At the same time, it is worth noting that both currency areas include regions with persistently above or below average growth of unit labour costs. Again leaving aside the most recent countries to join the euro area, here, Greece, Portugal and Ireland, in particular, have lost competitiveness vis-à-vis their main trading partners in the euro area. Germany, in contrast, has been able to lower relative unit labour costs over the same period.

Similar persistent losses and gains in competitiveness are also observed in the United States. Some states have experienced large or persistent increases in unit labour costs, currently exceeding the national average by as much as 20%. Other states, on the other hand, have been gaining competitiveness vis-à-vis the national average over the past decade.

In summary, these results suggest that those who are questioning the viability of the euro area as a single currency area on the grounds of economic heterogeneity are misguided. Over the past 12 years, this has been broadly similar in the euro area and the United States.
So divergences in economic performance among member states in the EMU and US may not be all that different, but then there are matters of international and political configuration. While American federalism may not bind states to the central government as tightly as in some other countries, its working principles for sovereignty are more worked out than those in the EU where supranational authority is still in question. What is Trichet's solution? Being a Frenchman at an institution modelled after the Bundesbank (the ECB), more central surveillance is his reply:
The existing economic governance framework has been incorrectly implemented and, more importantly, has proved to be insufficiently binding while lacking appropriate comprehensiveness.

Today’s reform of the governance framework has to take the current constitutional framework. We have to accept this situation as a given, at least for the foreseeable future, even if I am convinced that we have already to reflect upon further steps for economic governance in the longer term.

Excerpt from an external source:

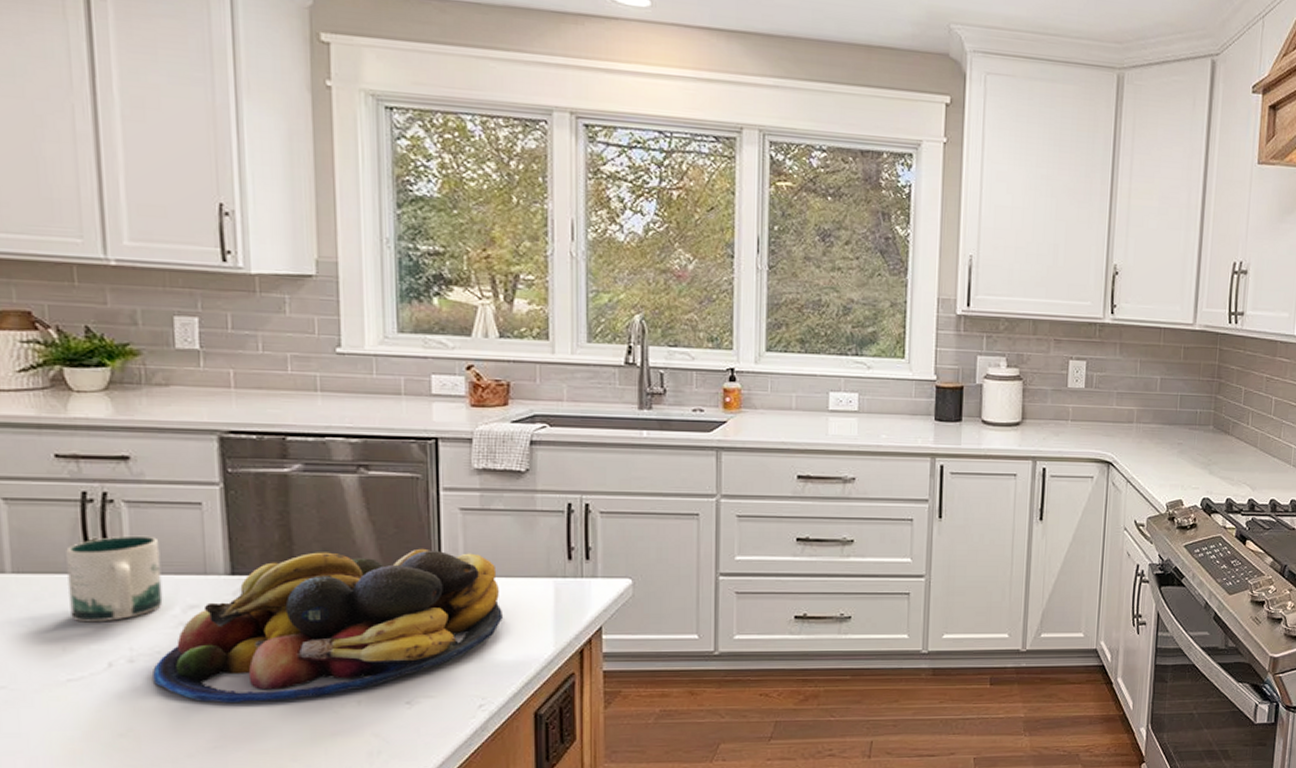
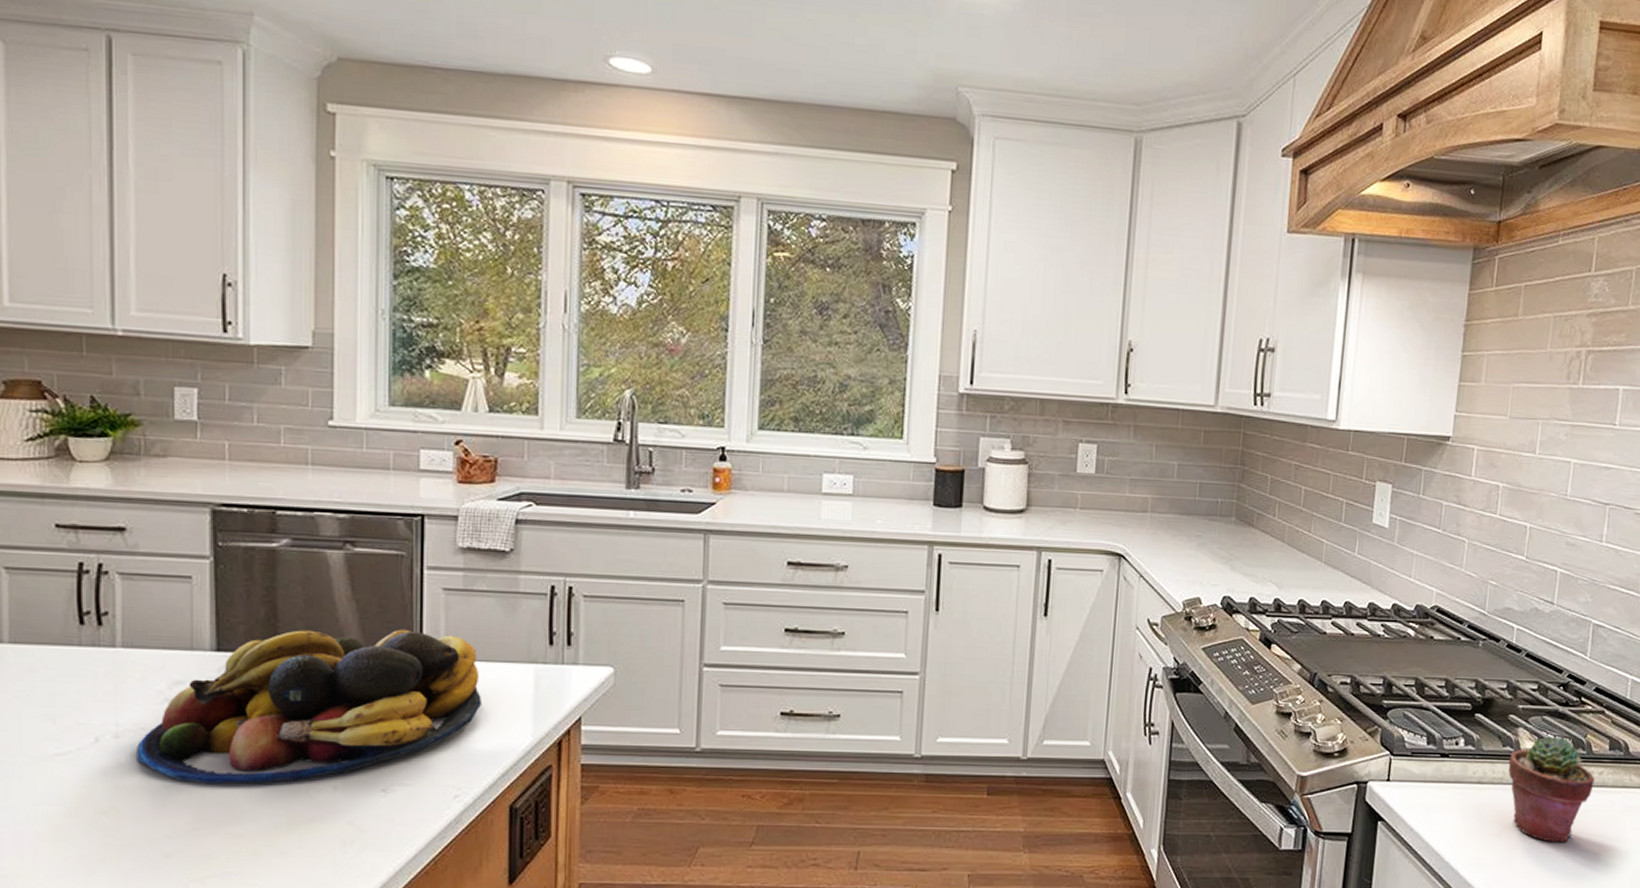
mug: present [66,535,163,623] -> none [61,608,150,696]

Today, we have to empower the institutional arrangements that are already in place to the point at which they can really and durably inspire confidence.

The requirements for a very significant reinforcement of the fiscal surveillance of the Stability and Growth Pact and for the creation of a new surveillance of competitive indicators and macroeconomic policy have been discussed widely and in much detail.

As you may know, the ECB takes the strong view that there is the need for more speed and automaticity in the sanctioning mechanism, particularly in the Stability and Growth Pact, but also in the broader macroeconomic policy surveillance framework. The experience of the past months has vividly demonstrated the importance of a timely correction of internal and external imbalances.
Argue if you will with his logic, but it is very much in the "ever-closer union" vein to prevent future crises. Left to their devices, errant members will misreport macroeconomic data to paint a brighter picture of their national situations. To mitigate this "moral hazard," they must be more accountable to the centre. Surely it's a familiar if controversial notion, but that's roughly where the thinking of ECB powers-that-be lies at the current time.

Would Greece have been let into the EU if the true rottenness of its finances were known beforehand? Or, would Greece's situation have been addressed earlier had the magnitude of its problems been known at an earlier date? The ECB is keen on not losing any more sleep in the future over such counterfacturals through far more vigilant scrutiny.